Его рука полезла в её карман за телефоном. Элис извивалась, но он был сильнее. Где-то вдали завыла сирена. Он отпустил её на секунду, и Элис ударила его коленом в пах.
Она бежала, не оглядываясь. Бежала, пока не увидела огни заправки. Забежала в туалет, заперлась, трясущимися руками набирая номер.
– Алло! Полиция?
Голос срывался. Вода с её одежды образовывала лужицу на полу.
– Меня… меня хотят похитить…
За дверью раздались шаги.
Катя стояла в пустом коридоре, когда телефон дрогнул в руке. Сообщение от Элис: «Кать, кафе «Туман», если вдруг что… не могу объяснить все, но это пипец я попала». Кровь стыла в жилах. Это не было похоже на Элис – ни на её шутки, ни на побеги. Явно случилось что-то очень серьёзное.
Она побежала в комнату к Косте, где он возился с проводом от наушников.
– Костя. Элис…
Он поднял голову, увидел её лицо и сразу вскочил.
– Где она?
– Кафе «Туман». Что-то не так.
Он уже натягивал куртку, лицо стало резким, взрослым.
– Идём.
– Нас же не выпустят…
– Через старую котельную. Быстро.
Катя кивнула.
– Как же мне дорого обходятся ее гулянки! Когда найдем ее, я за себя не ручаюсь! – Прошипела Катя и побежала за Костей.
Катерина и Костя выскользнули из детдома через дыру в заборе за котельной, где ржавые трубы шипели паром, предупреждая об опасности. Бежали по темным переулкам, пригнув головы от дождя, пока не увидели вывеску «Туман» – грязно-желтый свет из окон освещал мокрый асфальт. В кафе пахло пережаренным маслом и дешевым одеколоном. Пустой столик у окна, два недопитых стакана колы, смятая салфетка с помадным следом – Элис была здесь минуту назад.
– Видела девчонку рыжеволосую в черной кофте? – Костя схватил за рукав официантку, которая вздрогнула, как пойманная мышь.
Та лишь кивнула в сторону заднего выхода, глаза бегали по сторонам.
Задворки кафе утопали в лужах и мусоре. В темноте мелькнуло движение – у заправки через дорогу Элис билась в руках мужчины в кожаном пальто. Он зажимал ей рот ладонью, второй рукой открывал багажник «Лады».
– Вот же чёрт! – Костя рванул вперед, сбивая ногами лужи.
Катя замерла на секунду, увидев, как Элис бьет мужчину подошвой ботинок по голени, как он с проклятием роняет ее.
Костя врезался в мужчину плечом, сбивая с ног.

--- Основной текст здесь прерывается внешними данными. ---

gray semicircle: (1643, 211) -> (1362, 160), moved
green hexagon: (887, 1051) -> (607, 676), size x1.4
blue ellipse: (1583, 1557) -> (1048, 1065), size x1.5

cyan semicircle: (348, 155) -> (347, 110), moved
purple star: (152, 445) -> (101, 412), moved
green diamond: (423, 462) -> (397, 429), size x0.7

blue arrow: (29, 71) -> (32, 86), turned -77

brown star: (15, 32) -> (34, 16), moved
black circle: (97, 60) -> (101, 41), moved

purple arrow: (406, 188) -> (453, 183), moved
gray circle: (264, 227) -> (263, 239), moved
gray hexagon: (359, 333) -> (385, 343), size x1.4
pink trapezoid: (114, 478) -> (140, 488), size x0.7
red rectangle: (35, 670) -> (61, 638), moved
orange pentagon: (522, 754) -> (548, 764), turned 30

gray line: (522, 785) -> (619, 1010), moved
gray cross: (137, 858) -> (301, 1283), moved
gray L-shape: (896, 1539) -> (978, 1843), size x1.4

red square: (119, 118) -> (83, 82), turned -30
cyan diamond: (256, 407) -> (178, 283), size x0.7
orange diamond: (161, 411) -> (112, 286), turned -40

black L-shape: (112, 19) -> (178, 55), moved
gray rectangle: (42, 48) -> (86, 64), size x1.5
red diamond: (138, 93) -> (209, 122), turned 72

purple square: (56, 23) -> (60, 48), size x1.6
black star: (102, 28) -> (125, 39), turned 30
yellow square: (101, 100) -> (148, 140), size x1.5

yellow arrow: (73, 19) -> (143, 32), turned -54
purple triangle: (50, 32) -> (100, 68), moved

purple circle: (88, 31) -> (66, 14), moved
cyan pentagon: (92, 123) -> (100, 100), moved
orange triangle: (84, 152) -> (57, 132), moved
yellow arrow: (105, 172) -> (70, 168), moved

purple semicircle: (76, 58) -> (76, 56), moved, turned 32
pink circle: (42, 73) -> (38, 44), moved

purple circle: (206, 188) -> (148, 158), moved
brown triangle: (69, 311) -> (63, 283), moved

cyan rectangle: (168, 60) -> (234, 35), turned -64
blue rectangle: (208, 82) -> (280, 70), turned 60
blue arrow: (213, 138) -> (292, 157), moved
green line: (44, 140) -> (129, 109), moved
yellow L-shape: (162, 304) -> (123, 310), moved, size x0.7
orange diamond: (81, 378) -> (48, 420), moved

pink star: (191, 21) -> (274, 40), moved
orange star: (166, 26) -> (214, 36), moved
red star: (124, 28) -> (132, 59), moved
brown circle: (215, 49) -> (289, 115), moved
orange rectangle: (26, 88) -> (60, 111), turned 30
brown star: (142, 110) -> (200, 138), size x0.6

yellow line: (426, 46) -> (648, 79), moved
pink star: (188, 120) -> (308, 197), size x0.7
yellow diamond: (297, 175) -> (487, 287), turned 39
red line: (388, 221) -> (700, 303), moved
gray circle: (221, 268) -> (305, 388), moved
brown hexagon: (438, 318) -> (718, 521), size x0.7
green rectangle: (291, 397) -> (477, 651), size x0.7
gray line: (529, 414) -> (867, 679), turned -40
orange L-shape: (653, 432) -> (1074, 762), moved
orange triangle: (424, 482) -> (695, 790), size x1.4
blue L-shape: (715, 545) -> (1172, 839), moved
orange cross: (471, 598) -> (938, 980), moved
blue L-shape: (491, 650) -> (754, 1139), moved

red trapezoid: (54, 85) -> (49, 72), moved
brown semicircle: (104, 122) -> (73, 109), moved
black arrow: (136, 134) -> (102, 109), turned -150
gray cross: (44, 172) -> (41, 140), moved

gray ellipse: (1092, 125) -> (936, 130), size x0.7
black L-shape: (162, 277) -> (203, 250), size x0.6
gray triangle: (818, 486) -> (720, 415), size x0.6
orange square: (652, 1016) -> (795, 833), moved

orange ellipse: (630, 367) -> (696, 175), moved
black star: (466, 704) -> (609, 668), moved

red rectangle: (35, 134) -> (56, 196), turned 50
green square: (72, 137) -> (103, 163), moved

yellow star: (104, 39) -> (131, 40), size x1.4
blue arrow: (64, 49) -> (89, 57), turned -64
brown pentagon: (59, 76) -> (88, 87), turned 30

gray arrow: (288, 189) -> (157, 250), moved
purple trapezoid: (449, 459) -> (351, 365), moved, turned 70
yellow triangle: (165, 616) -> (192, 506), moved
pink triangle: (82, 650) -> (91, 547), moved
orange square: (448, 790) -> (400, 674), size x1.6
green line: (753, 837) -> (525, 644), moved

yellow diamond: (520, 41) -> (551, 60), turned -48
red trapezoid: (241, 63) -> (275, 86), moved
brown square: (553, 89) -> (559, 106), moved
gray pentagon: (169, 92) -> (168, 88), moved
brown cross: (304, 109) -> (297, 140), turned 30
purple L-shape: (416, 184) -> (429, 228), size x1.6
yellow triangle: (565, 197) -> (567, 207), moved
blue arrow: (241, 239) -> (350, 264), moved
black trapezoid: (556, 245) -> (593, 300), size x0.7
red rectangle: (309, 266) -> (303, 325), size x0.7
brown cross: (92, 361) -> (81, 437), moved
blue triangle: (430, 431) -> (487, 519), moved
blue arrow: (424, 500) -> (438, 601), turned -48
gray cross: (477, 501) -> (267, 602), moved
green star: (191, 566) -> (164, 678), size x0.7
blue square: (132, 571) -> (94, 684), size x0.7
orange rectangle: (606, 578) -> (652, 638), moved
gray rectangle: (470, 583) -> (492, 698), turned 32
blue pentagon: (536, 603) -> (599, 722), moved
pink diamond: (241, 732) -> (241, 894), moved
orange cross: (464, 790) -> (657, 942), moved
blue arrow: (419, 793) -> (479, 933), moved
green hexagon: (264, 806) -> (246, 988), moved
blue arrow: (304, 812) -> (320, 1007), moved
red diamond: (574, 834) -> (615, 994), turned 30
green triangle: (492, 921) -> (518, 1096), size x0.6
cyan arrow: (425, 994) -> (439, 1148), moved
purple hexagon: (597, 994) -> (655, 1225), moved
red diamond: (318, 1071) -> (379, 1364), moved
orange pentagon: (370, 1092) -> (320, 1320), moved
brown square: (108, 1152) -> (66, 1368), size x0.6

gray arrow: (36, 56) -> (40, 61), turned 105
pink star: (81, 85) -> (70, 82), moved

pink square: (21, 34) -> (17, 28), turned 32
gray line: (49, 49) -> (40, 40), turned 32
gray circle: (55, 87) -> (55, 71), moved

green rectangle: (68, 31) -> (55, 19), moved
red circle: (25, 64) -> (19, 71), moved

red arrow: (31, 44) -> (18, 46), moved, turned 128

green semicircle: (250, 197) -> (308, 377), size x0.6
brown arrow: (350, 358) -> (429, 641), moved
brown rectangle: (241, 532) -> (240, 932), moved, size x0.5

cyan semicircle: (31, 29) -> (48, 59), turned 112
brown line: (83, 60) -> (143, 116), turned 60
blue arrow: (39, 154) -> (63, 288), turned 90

Тот рухнул в грязь, кожанка распахнулась, из внутреннего кармана высыпались паспорта, все с фотографиями девочек.
– Бежим! – Катя подхватила Элис, та хватала ртом воздух, как рыба.
Мужчина уже поднимался, вытирая кровь с подбородка.
– Я вас найду, суки! – его крик разорвал ночь.
Они бежали, не оглядываясь, пока огни заправки не растворились в темноте.
Темнота забора котельной детдома встретила их холодной металлической решеткой. Дождь превратил землю у котельной в липкую грязь, оставляя четкие следы их ботинок. Костя первым пролез в дыру забора, он помог Элис, ее руки дрожали, а ноги подкашивались. Катерина проползла последней, она зацепилась рукавом за что-то острое, с хрустом порвав ткань.
Весь дом спал. Только одинокий фонарь у парадного входа мерцал, как подмигивающий сторож. Они прижались к стене, сливаясь с тенями, когда в окне второго этажа мелькнул свет – тётя Люда проверяла спальни.
– Через черный ход, – прошептал Костя, подтягивая Элис за собой.
Лестница за служебным входом скрипела под ногами. Каждый шаг отдавался в висках гулким эхом. Элис споткнулась, едва не упав, но Катя успела схватить ее за куртку.
Коридор был пуст, если бы не Марк. Он стоял у окна, курил, выпуская дым в форточку, когда они, мокрые и грязные, вынырнули из темноты.
– Ну и где это вы… – начал он, но увидел Элис – бледную, с синяком на запястье, – и замолчал.
– Не твое дело, – резко бросил Костя, прикрывая Элис собой.